接下來我們進入了邏輯計劃生成實體計劃的過程，本文還是注重于結構的解析，而不去介紹生成的細節，MySQL過去在8.0.22之前，主要依賴的結構就是JOIN和QEP_TAB。JOIN是與之對應的每個Query_block，而QEP_TAB對應的每個Query_block涉及到的具體“表”的順序、方法和執行計劃。然而在8.0.22之後，新的基于Hypergraph的優化器算法成功的抛棄了QEP_TAB結構來表達左深樹的執行計劃，而直接使用HyperNode/HyperEdge的圖來表示執行計劃。

舉例可以看到資料結構表達的left deep tree和超圖結構表達的bushy tree對應的不同計劃展現：

| -> Inner hash join (no condition)  (cost=1.40 rows=1)
    -> Table scan on R4  (cost=0.35 rows=1)
    -> Hash
        -> Inner hash join (no condition)  (cost=1.05 rows=1)
            -> Table scan on R3  (cost=0.35 rows=1)
            -> Hash
                -> Inner hash join (no condition)  (cost=0.70 rows=1)
                    -> Table scan on R2  (cost=0.35 rows=1)
                    -> Hash
                        -> Table scan on R1  (cost=0.35 rows=1)

| -> Nested loop inner join  (cost=0.55..0.55 rows=0)
    -> Nested loop inner join  (cost=0.50..0.50 rows=0)
        -> Table scan on R4  (cost=0.25..0.25 rows=1)
        -> Filter: (R4.c1 = R3.c1)  (cost=0.35..0.35 rows=0)
            -> Table scan on R3  (cost=0.25..0.25 rows=1)
    -> Nested loop inner join  (cost=0.50..0.50 rows=0)
        -> Table scan on R2  (cost=0.25..0.25 rows=1)
        -> Filter: (R2.c1 = R1.c1)  (cost=0.35..0.35 rows=0)
            -> Table scan on R1  (cost=0.25..0.25 rows=1)           

MySQL8.0.2x為了更好的相容兩種優化器，引入了新的類AccessPath，可以認為這是MySQL為了解耦執行器和不同優化器抽象出來的Plan Tree。

1 老優化器的入口

老優化器仍然走JOIN::optimize來把query block轉換成query execution plan (QEP)。

這個階段仍然做一些邏輯的重寫工作，這個階段的轉換可以了解為基于cost-based優化前做準備，詳細步驟如下：

• Logical transformations
  • optimize_derived : Optimize the query expression representing a derived table/view.
  • optimize_cond : Equality/constant propagation.
  • prune_table_partitions : Partition pruning.
  • optimize_aggregated_query : COUNT(*), MIN(), MAX() constant substitution in case of implicit grouping.
  • substitute_gc : ORDER BY optimization, substitute all expressions in the WHERE condition and ORDER/GROUP lists that match generated columns (GC) expressions with GC fields, if any.
• Perform cost-based optimization of table order and access path selection.
  • JOIN::make_join_plan() : Set up join order and initial access paths.
• Post-join order optimization
  • substitute_for_best_equal_field : Create optimal table conditions from the where clause and the join conditions.
  • make_join_query_block : Inject outer-join guarding conditions.
  • Adjust data access methods after determining table condition (several times).
  • optimize_distinct_group_order : Optimize ORDER BY/DISTINCT.
  • optimize_fts_query : Perform FULLTEXT search before all regular searches.
  • remove_eq_conds : Removes const and eq items.
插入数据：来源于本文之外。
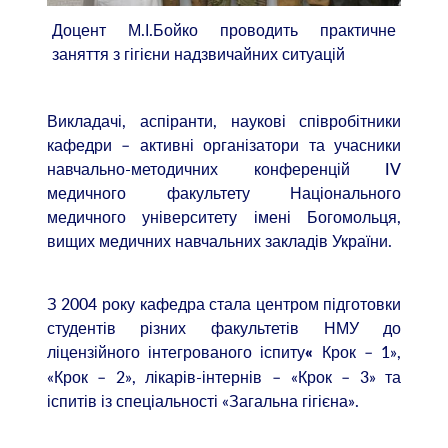
Доцент М.І.Бойко проводить практичне
заняття з гігієни надзвичайних ситуацій
Викладачі, аспіранти, наукові співробітники
кафедри – активні організатори та учасники
навчально-методичних конференцій IV
медичного факультету Національного
медичного університету імені Богомольця,
вищих медичних навчальних закладів України.
З 2004 року кафедра стала центром підготовки
студентів різних факультетів НМУ до
ліцензійного інтегрованого іспиту
Крок – 1»,
«
«Крок – 2», лікарів-інтернів – «Крок – 3» та
іспитів із спеціальності «Загальна гігієна».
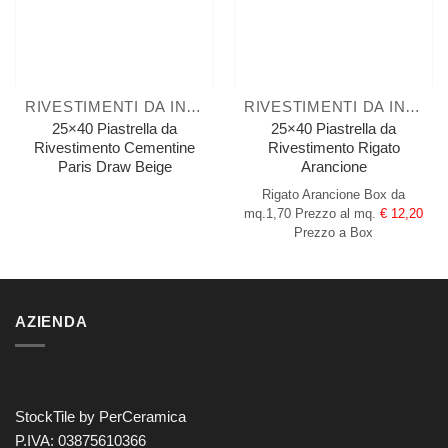
RIVESTIMENTI DA INTERNO
RIVESTIMENTI DA INTERNO
25×40 Piastrella da
25×40 Piastrella da
Rivestimento Cementine
Rivestimento Rigato
Paris Draw Beige
Arancione
Rigato Arancione
Box da
mq.1,70
Prezzo al mq.
€ 12,20
Prezzo a Box
AZIENDA
StockTile by PerCeramica
P.IVA: 03875610366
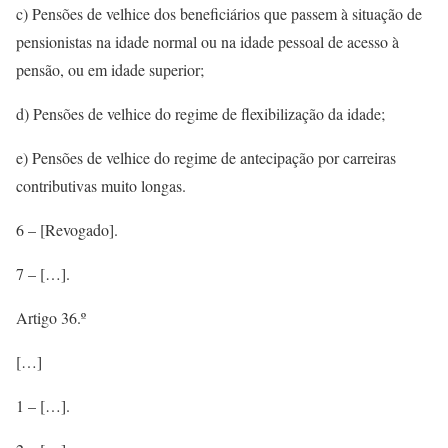
c) Pensões de velhice dos beneficiários que passem à situação de
pensionistas na idade normal ou na idade pessoal de acesso à
pensão, ou em idade superior;
d) Pensões de velhice do regime de flexibilização da idade;
e) Pensões de velhice do regime de antecipação por carreiras
contributivas muito longas.
6 – [Revogado].
7 – […].
Artigo 36.º
[…]
1 – […].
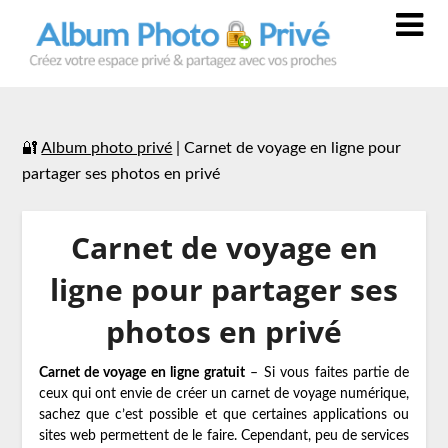
🔐
Album photo privé
|
Carnet de voyage en ligne pour
partager ses photos en privé
Carnet de voyage en
ligne pour partager ses
photos en privé
Carnet de voyage en ligne gratuit
– Si vous faites partie de
ceux qui ont envie de créer un carnet de voyage numérique,
sachez que c’est possible et que certaines applications ou
sites web permettent de le faire. Cependant, peu de services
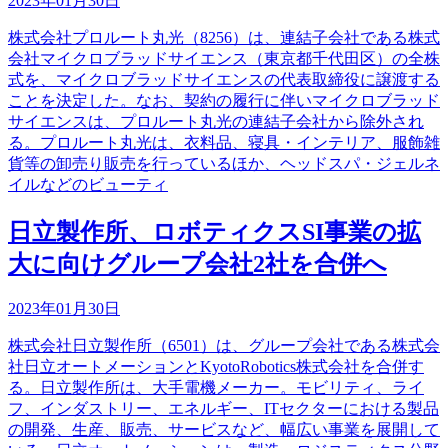
2023年01月30日
株式会社プロルート丸光（8256）は、連結子会社である株式
会社マイクロブラッドサイエンス（東京都千代田区）の全株
式を、マイクロブラッドサイエンスの代表取締役に譲渡する
ことを決定した。なお、契約の履行に伴いマイクロブラッド
サイエンスは、プロルート丸光の連結子会社から除外され
る。プロルート丸光は、衣料品、寝具・インテリア、服飾雑
貨等の卸売り販売を行っているほか、ヘッドスパ・ジェルネ
イルなどのビューティ
日立製作所、ロボティクスSI事業の拡
大に向けグループ会社2社を合併へ
2023年01月30日
株式会社日立製作所（6501）は、グループ会社である株式会
社日立オートメーションとKyotoRobotics株式会社を合併す
る。日立製作所は、大手電機メーカー。モビリティ、ライ
フ、インダストリー、エネルギー、ITセクターにおける製品
の開発、生産、販売、サービスなど、幅広い事業を展開して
Returns the new item, or nullptr if no condition.
  • replace_index_subquery/create_access_paths_for_index_subquery : See if this subquery can be evaluated with subselect_indexsubquery_engine.
  • setup_join_buffering : Check whether join cache could be used.
• Code generation
  • alloc_qep(tables) : Create QEP_TAB array.
  • test_skip_sort : Try to optimize away sorting/distinct.
  • make_join_readinfo : Plan refinement stage: do various setup things for the executor.
  • make_tmp_tables_info : Setup temporary table usage for grouping and/or sorting.
  • push_to_engines : Push (parts of) the query execution down to the storage engines if they can provide faster execution of the query, or part of it.
  • create_access_paths : generated ACCESS_PATH.

2 新優化器的入口

新優化器預設不打開，必須通過set optimizer_switch="hypergraph_optimizer=on"; 來打開。主要通過FindBestQueryPlan函數來實作，邏輯如下：

• 先判斷是否屬于新優化器可以支援的Query文法（CheckSupportedQuery），不支援的直接傳回錯誤ER_HYPERGRAPH_NOT_SUPPORTED_YET。
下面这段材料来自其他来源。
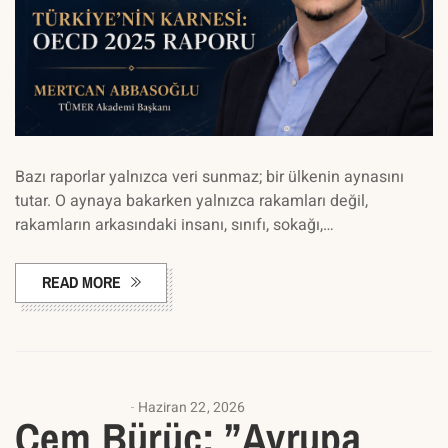
Bazı raporlar yalnızca veri sunmaz; bir ülkenin aynasını
tutar. O aynaya bakarken yalnızca rakamları değil,
rakamların arkasındaki insanı, sınıfı, sokağı,…
READ MORE
ANALIZ YAZILARI
Haziran 22, 2026
Cem Bürüç: ”Avrupa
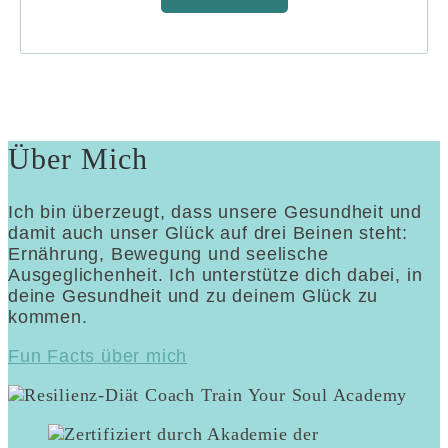
Über Mich
Ich bin überzeugt, dass unsere Gesundheit und
damit auch unser Glück auf drei Beinen steht:
Ernährung, Bewegung und seelische
Ausgeglichenheit. Ich unterstütze dich dabei, in
deine Gesundheit und zu deinem Glück zu
kommen.
Fun Facts über mich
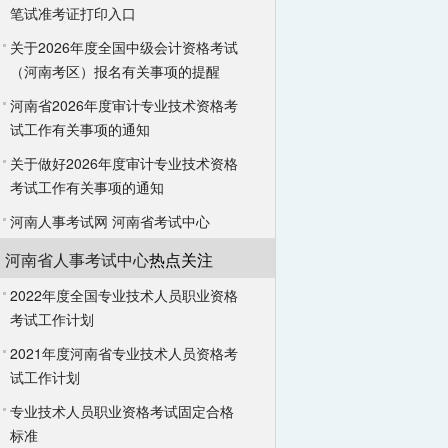
笔试准考证打印入口
关于2026年度全国中级会计资格考试
（河南考区）报名有关事项的提醒
河南省2026年度审计专业技术资格考
试工作有关事项的通知
关于做好2026年度审计专业技术资格
考试工作有关事项的通知
河南人事考试网
河南省考试中心
河南省人事考试中心
热点关注
2022年度全国专业技术人员职业资格
考试工作计划
2021年度河南省专业技术人员资格考
试工作计划
专业技术人员职业资格考试固定合格
标准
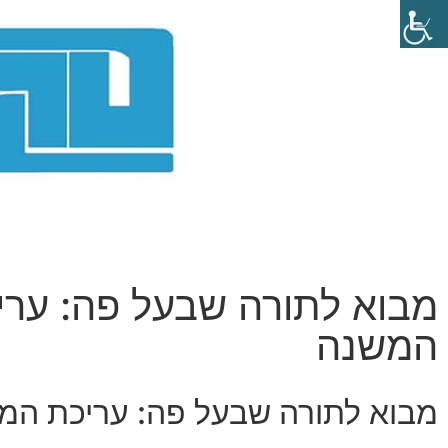
מבוא לתורה שבעל פה: ערי
המשנה
מבוא לתורה שבעל פה: עריכת המ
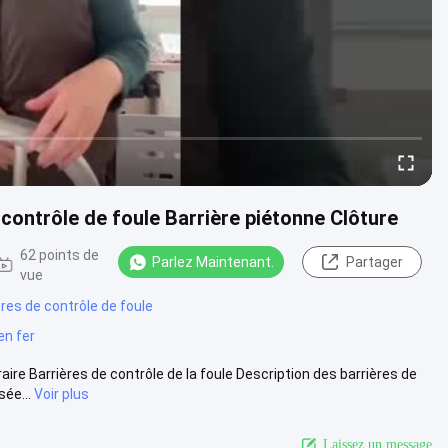
contrôle de foule Barrière piétonne Clôture
62 points de
Parlez Maintenant.
Partager
vue
res de contrôle de foule
en fer
e Barrières de contrôle de la foule Description des barrières de
ée...
Voir plus
Laissez un message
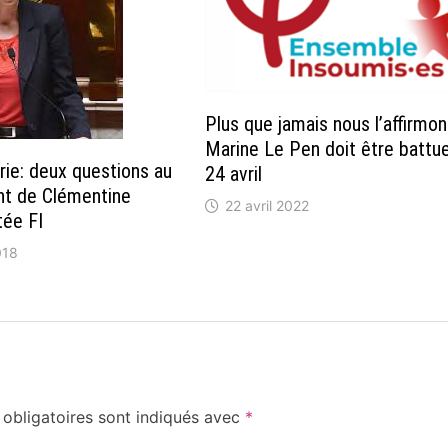
Plus que jamais nous l’affirmon
Marine Le Pen doit être battue
rie: deux questions au
24 avril
t de Clémentine
22 avril 2022
tée FI
018
obligatoires sont indiqués avec
*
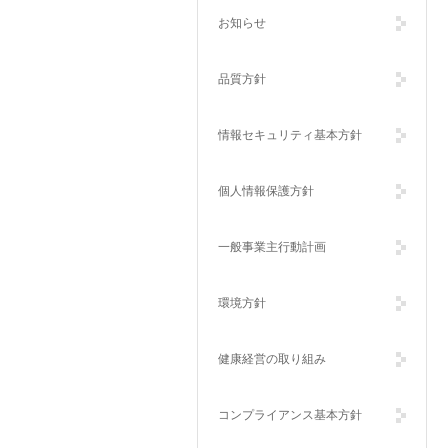
お知らせ
品質方針
情報セキュリティ基本方針
個人情報保護方針
一般事業主行動計画
環境方針
健康経営の取り組み
コンプライアンス基本方針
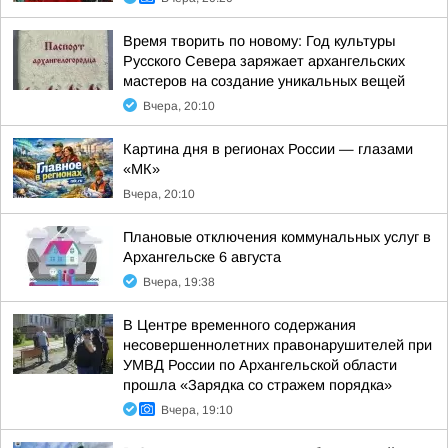
Время творить по новому: Год культуры
Русского Севера заряжает архангельских
мастеров на создание уникальных вещей
Вчера, 20:10
Картина дня в регионах России — глазами
«МК»
Вчера, 20:10
Плановые отключения коммунальных услуг в
Архангельске 6 августа
Вчера, 19:38
В Центре временного содержания
несовершеннолетних правонарушителей при
УМВД России по Архангельской области
прошла «Зарядка со стражем порядка»
Вчера, 19:10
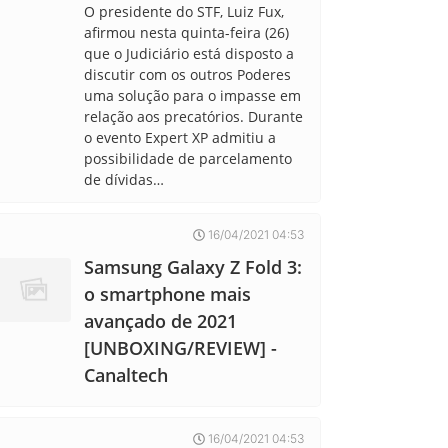
O presidente do STF, Luiz Fux,
afirmou nesta quinta-feira (26)
que o Judiciário está disposto a
discutir com os outros Poderes
uma solução para o impasse em
relação aos precatórios. Durante
o evento Expert XP admitiu a
possibilidade de parcelamento
de dívidas…
16/04/2021 04:53
Samsung Galaxy Z Fold 3:
o smartphone mais
avançado de 2021
[UNBOXING/REVIEW] -
Canaltech
16/04/2021 04:53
• 轉化top_join_list變成JoinHypergraph結構。由于Hypergraph是比較獨立的算法層面的實作，JoinHypergraph結構用來更好的把資料庫的結構包裝到Hypergraph的edges和nodes的概念上的。

• 通過EnumerateAllConnectedPartitions實作論文中的DPhyp算法。

• CostingReceiver類包含了過去JOIN planning的主要邏輯，包括根據cost選擇相應的通路路徑，根據DPhyp生成的子計劃進行評估，保留cost最小的子計劃。

• 得到root_path後，接下來處理group/agg/having/sort/limit的。對于Group by操作，目前Hypergraph使用sorting first + streaming aggregation的方式。

舉例看下Plan（AccessPath）和SQL的關系：

最後生成Iterator執行器架構需要的Iterator執行載體，AccessPath和Iterator是一對一的關系（Access paths are a query planning structure that correspond 1:1 to iterators）。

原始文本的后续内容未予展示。